General Practitioners

(asked on 3rd November 2016) - View Source

Question to the Department of Health and Social Care:

To ask the Secretary of State for Health, pursuant to the Answer of 17 October 2016 to Question 47387, what assessment he has made of the potential effect of the increasing volume of patients on the conditions and pressure that GPs are working under.


Answered by
 Portrait
David Mowat
This question was answered on 8th November 2016

On 21 April 2016, NHS England published the General Practice Forward View, which recognised the need to expand and strengthen primary and ‘out of hospital’ care and to invest more in primary care. The General Practice Forward View is a package of support to help get general practice back on its feet, improve patient care and access, and invest in new ways of providing primary care.

As part of the General Practice Forward View, a new four year £40 million practice resilience programme was announced. 1,062 individual practices will benefit from support from this programme this year. There will also be £16 million extra investment in specialist mental health services to support general practitioners (GPs) suffering with burn out and stress and support retention of GPs.

NHS England will soon launch a major new programme of practice development.
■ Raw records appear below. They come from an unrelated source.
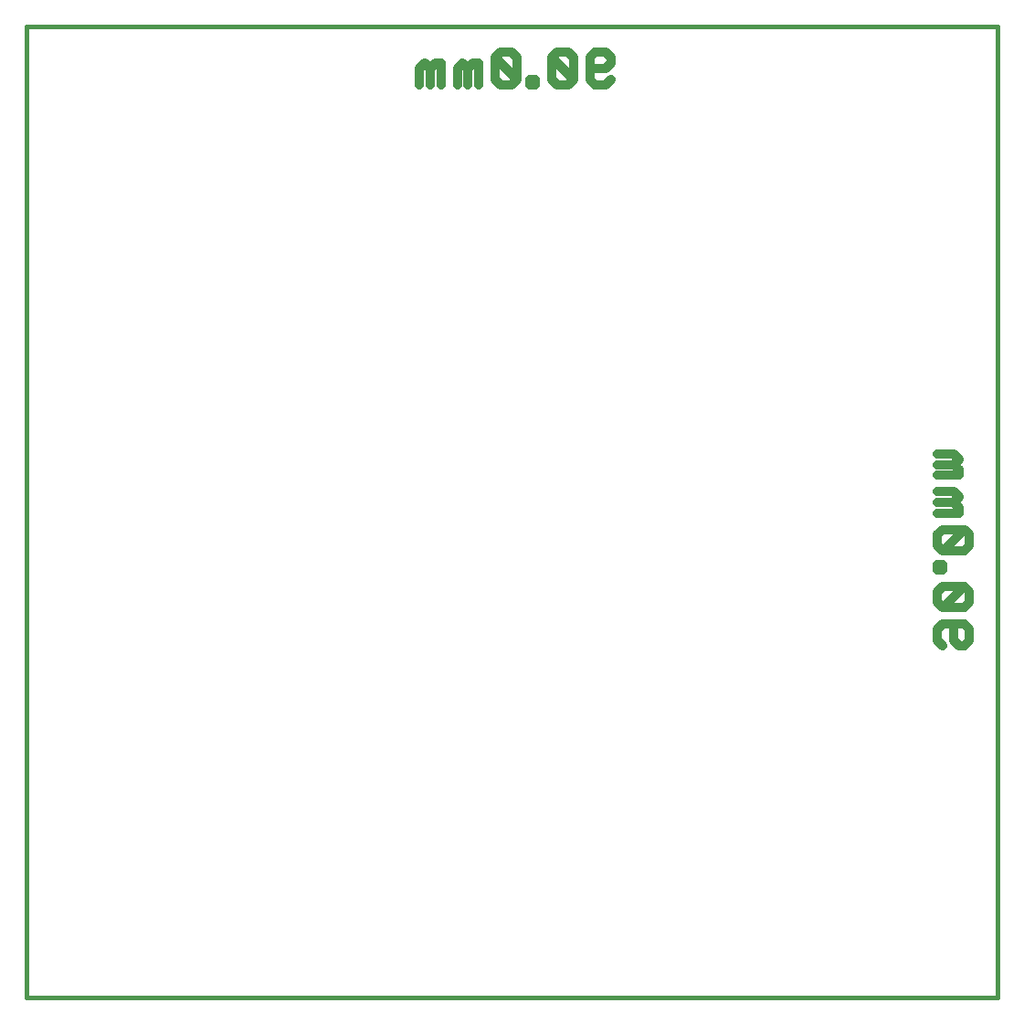
<source format=gbo>
G75*
G70*
%OFA0B0*%
%FSLAX24Y24*%
%IPPOS*%
%LPD*%
%AMOC8*
5,1,8,0,0,1.08239X$1,22.5*
%
%ADD10C,0.0160*%
%ADD11C,0.0320*%
D10*
X002069Y002291D02*
X002069Y037724D01*
X037502Y037724D01*
X037502Y002291D01*
X002069Y002291D01*
D11*
X035299Y015325D02*
X035496Y015129D01*
X035299Y015325D02*
X035299Y015719D01*
X035496Y015916D01*
X036284Y015916D01*
X036480Y015719D01*
X036480Y015325D01*
X036284Y015129D01*
X036087Y015129D01*
X035890Y015325D01*
X035890Y015916D01*
X035496Y016510D02*
X036284Y016510D01*
X036480Y016707D01*
X036480Y017100D01*
X036284Y017297D01*
X035496Y016510D01*
X035299Y016707D01*
X035299Y017100D01*
X035496Y017297D01*
X036284Y017297D01*
X035496Y017891D02*
X035496Y018088D01*
X035299Y018088D01*
X035299Y017891D01*
X035496Y017891D01*
X035496Y018581D02*
X036284Y019369D01*
X035496Y019369D01*
X035299Y019172D01*
X035299Y018778D01*
X035496Y018581D01*
X036284Y018581D01*
X036480Y018778D01*
X036480Y019172D01*
X036284Y019369D01*
X036087Y019963D02*
X036087Y020159D01*
X035890Y020356D01*
X036087Y020553D01*
X035890Y020750D01*
X035299Y020750D01*
X035299Y020356D02*
X035890Y020356D01*
X036087Y019963D02*
X035299Y019963D01*
X035299Y021344D02*
X036087Y021344D01*
X036087Y021541D01*
X035890Y021737D01*
X036087Y021934D01*
X035890Y022131D01*
X035299Y022131D01*
X035299Y021737D02*
X035890Y021737D01*
X023208Y035601D02*
X022814Y035601D01*
X022617Y035798D01*
X022617Y036585D01*
X022814Y036782D01*
X023208Y036782D01*
X023405Y036585D01*
X023405Y036388D01*
X023208Y036191D01*
X022617Y036191D01*
X023208Y035601D02*
X023405Y035798D01*
X022023Y035798D02*
X021236Y036585D01*
X021236Y035798D01*
X021433Y035601D01*
X021827Y035601D01*
X022023Y035798D01*
X022023Y036585D01*
X021827Y036782D01*
X021433Y036782D01*
X021236Y036585D01*
X020642Y035798D02*
X020445Y035798D01*
X020445Y035601D01*
X020642Y035601D01*
X020642Y035798D01*
X019952Y035798D02*
X019952Y036585D01*
X019755Y036782D01*
X019361Y036782D01*
X019164Y036585D01*
X019952Y035798D01*
X019755Y035601D01*
X019361Y035601D01*
X019164Y035798D01*
X019164Y036585D01*
X018570Y036388D02*
X018570Y035601D01*
X018177Y035601D02*
X018177Y036191D01*
X017980Y036388D01*
X017783Y036191D01*
X017783Y035601D01*
X017189Y035601D02*
X017189Y036388D01*
X016992Y036388D01*
X016796Y036191D01*
X016599Y036388D01*
X016402Y036191D01*
X016402Y035601D01*
X016796Y035601D02*
X016796Y036191D01*
X018177Y036191D02*
X018374Y036388D01*
X018570Y036388D01*
M02*

</source>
This will provide practical support for practices to implement new ways of working that release GPs’ time, making it easier for patients to get the help they need and for GPs to spend more time doing what only they can do. This will have benefits for patients and reduce pressure on hard-working staff in GP practices.
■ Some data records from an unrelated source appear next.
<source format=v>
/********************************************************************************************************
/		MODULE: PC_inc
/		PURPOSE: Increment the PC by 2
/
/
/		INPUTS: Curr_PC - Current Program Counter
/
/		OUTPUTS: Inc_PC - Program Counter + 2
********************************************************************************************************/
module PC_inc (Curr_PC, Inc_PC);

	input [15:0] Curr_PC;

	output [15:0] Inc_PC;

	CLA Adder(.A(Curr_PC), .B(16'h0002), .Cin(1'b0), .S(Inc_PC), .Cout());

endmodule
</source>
There are plans to double the rate of growth of the medical workforce to create an extra 5,000 additional doctors working in general practice by 2020. This will include increasing GP training recruitment, a major national and international recruitment campaign, bursaries and post-certificate of completion of training fellowships in hard to recruit areas, and encouraging GPs back into general practice.

There is also a commitment to a minimum of 5,000 other staff working in general practice by 2020/21. This will include investment in an extra 3,000 mental health therapists and investment to pilot and then extend clinical pharmacists in practices. There will be investment in a general practice nurse development strategy and to support the training of reception and clerical staff, practice manager development and multi-disciplinary training hubs. In addition there will be introduction of a new Pharmacy Integration Fund, pilots of new medical assistant roles to support doctors and investment by Health Education England in the training of 1,000 physician associates to support general practice.